Having this large of a voter registration edge is a win for the Florida Republican Party, who touted the party as “the most successful party in the nation,” according to a statement from August from Evan Power, the Florida Republican Party chair.

Democrats often point to demographic shifts in Florida being one reason for the voter registration edge, since a major influx of voters came into the state when DeSantis emerged as a leader of the GOP resistance to pandemic public health policies. The U.S. Census Bureau estimated an average of about 667 more people moved into the state than moved away every day between 2020 and 2021, but it did not specify their political party.

A Republican-backed law also took effect last year, which cracked down on third-party voter registration organizations that mobilized minority and college-age voters, which tend to vote Democrat. The law in part raised the fines for violations like turning in paperwork to the wrong county or hiring a noncitizen volunteer, from $1,000 to $250,000, and reduced the amount of time the groups can return registration applications from 14 days to 10 days.

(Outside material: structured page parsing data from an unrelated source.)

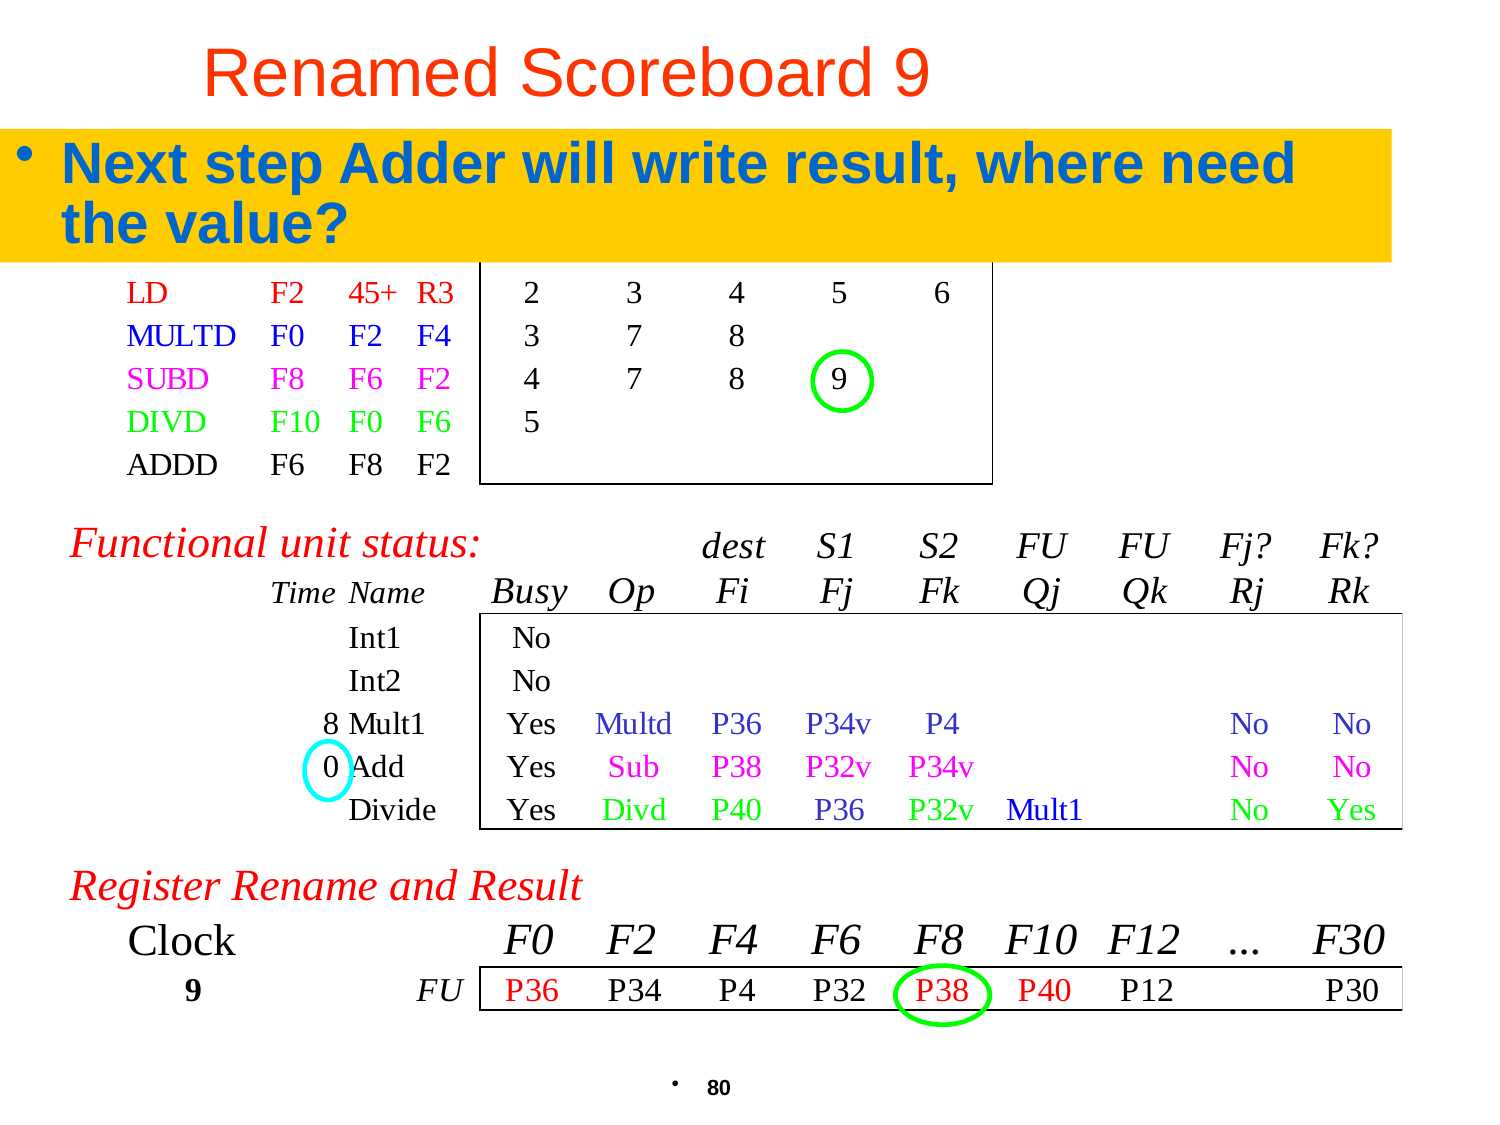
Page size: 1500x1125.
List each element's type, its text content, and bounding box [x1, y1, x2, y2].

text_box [304, 351, 990, 1025]
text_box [61, 123, 1404, 1055]
text_box Next step Adder will write result, where need the value? [0, 128, 56, 263]
title Renamed Scoreboard 9 [187, 0, 1363, 122]
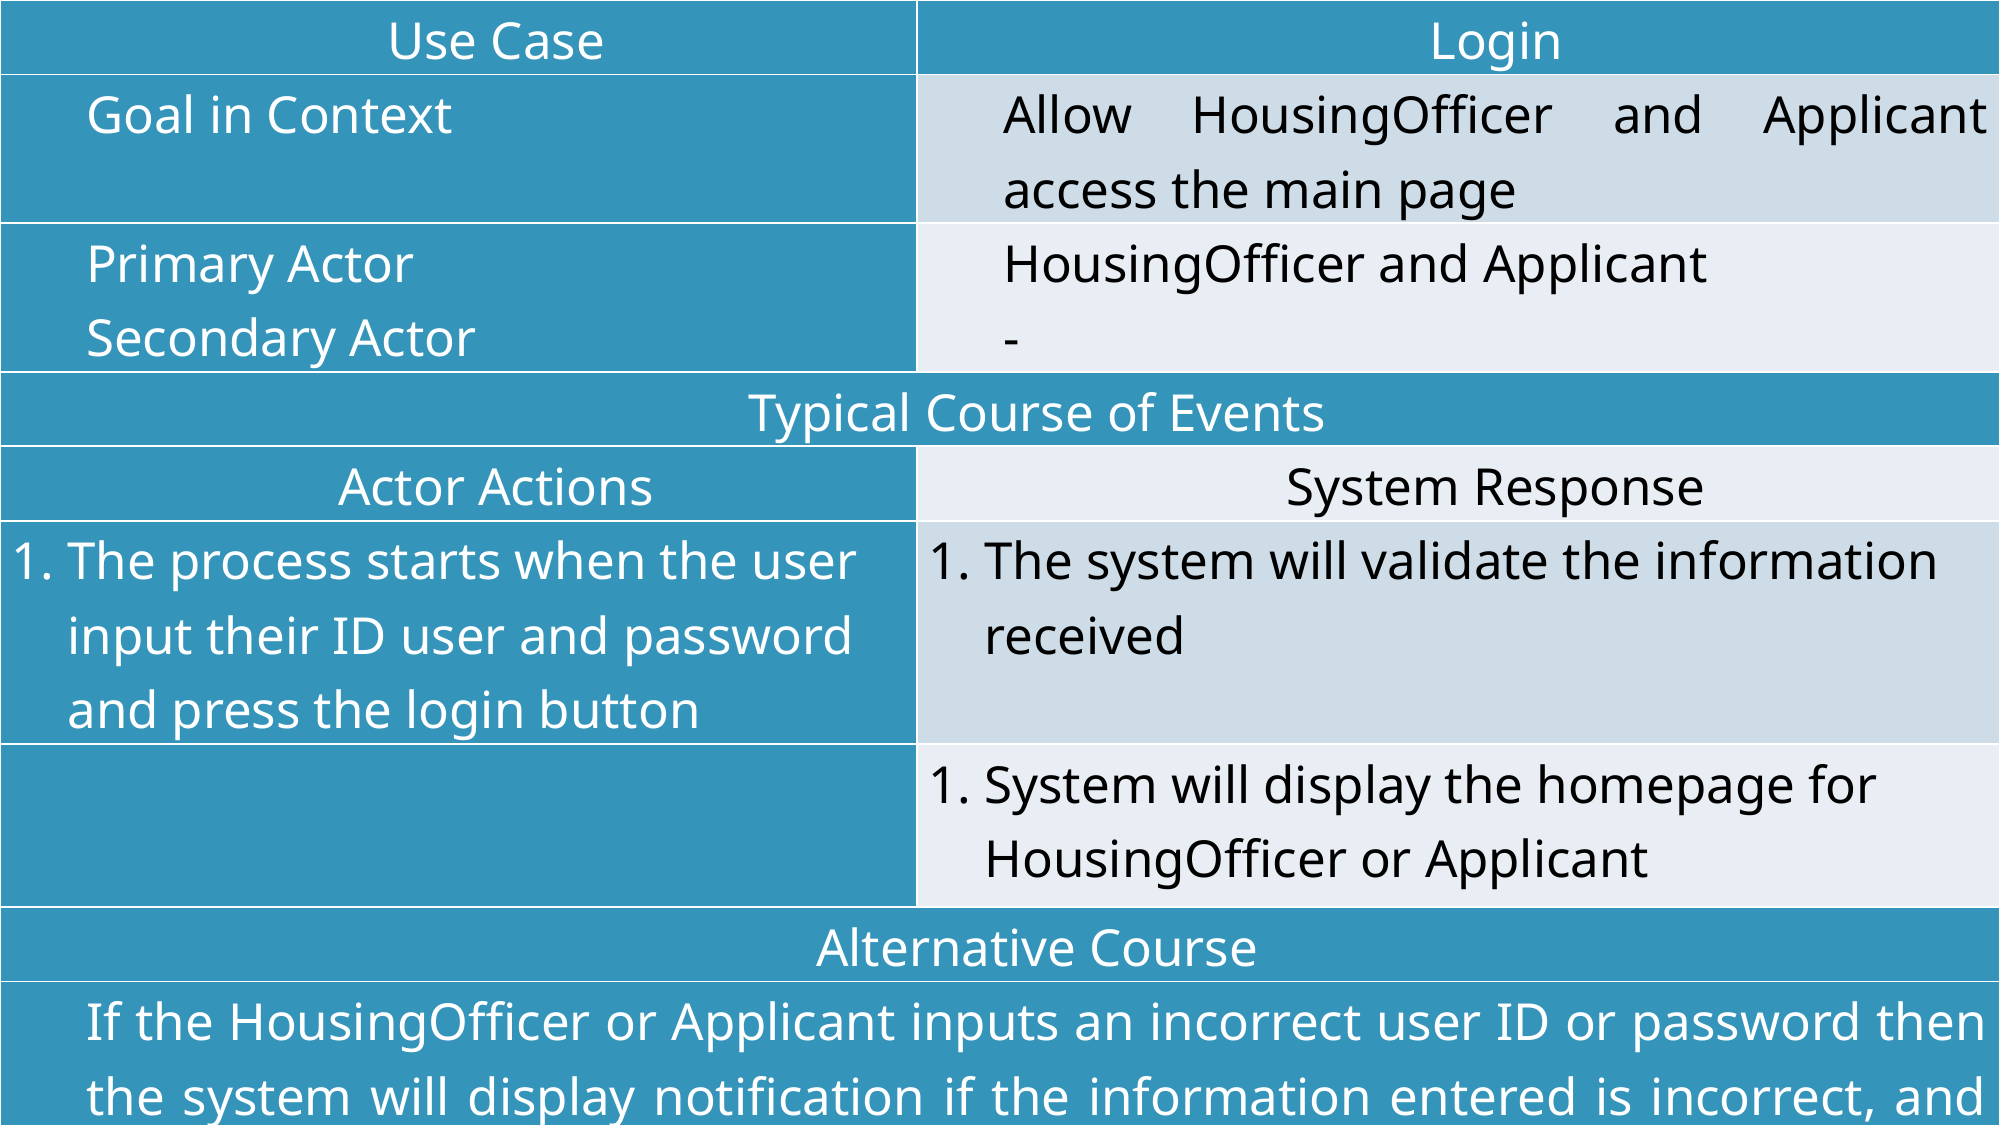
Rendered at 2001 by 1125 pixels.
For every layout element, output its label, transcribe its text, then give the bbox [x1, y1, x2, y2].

table_cell [1, 745, 916, 906]
table_cell Allow HousingOfficer and Applicant access the main page [918, 75, 1999, 222]
table_cell Actor Actions [1, 447, 916, 520]
table_cell System will display the homepage for HousingOfficer or Applicant [918, 745, 1999, 906]
table_cell If the HousingOfficer or Applicant inputs an incorrect user ID or password then the system will display notification if the information entered is incorrect, and HousingOfficer or Applicant must fill in with correct user ID and password. [1, 982, 1999, 1125]
table_cell System Response [918, 447, 1999, 520]
table_header Use Case [1, 1, 916, 74]
table_cell The process starts when the user input their ID user and password and press the login button [1, 522, 916, 743]
table_cell The system will validate the information received [918, 522, 1999, 743]
table_header Login [918, 1, 1999, 74]
table_cell Primary Actor Secondary Actor [1, 224, 916, 371]
table_cell Alternative Course [1, 908, 1999, 981]
table_cell Goal in Context [1, 75, 916, 222]
table_cell HousingOfficer and Applicant - [918, 224, 1999, 371]
table_cell Typical Course of Events [1, 373, 1999, 445]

Nikki Fried, chair of the Florida Democratic Party, called the voter registration edge “empty rhetoric.”

“While Florida Republicans have spent years dismantling voting rights to inflate their numbers and take victory laps on the voter registration gap, it hasn’t stopped Florida Democrats from winning elections like the Jacksonville Mayor’s race or flipping State House District 35, both wins that demonstrated a growing lack of enthusiasm for the Republican Party and an increasing number of Independent voters rejecting extremism in Florida,” she said in a statement.

Fried noted that since Vice President Kamala Harris entered the presidential race, the state experienced an influx of 18,000 volunteers signing up with the Florida Democratic Party, which she called a “massive momentum shift.”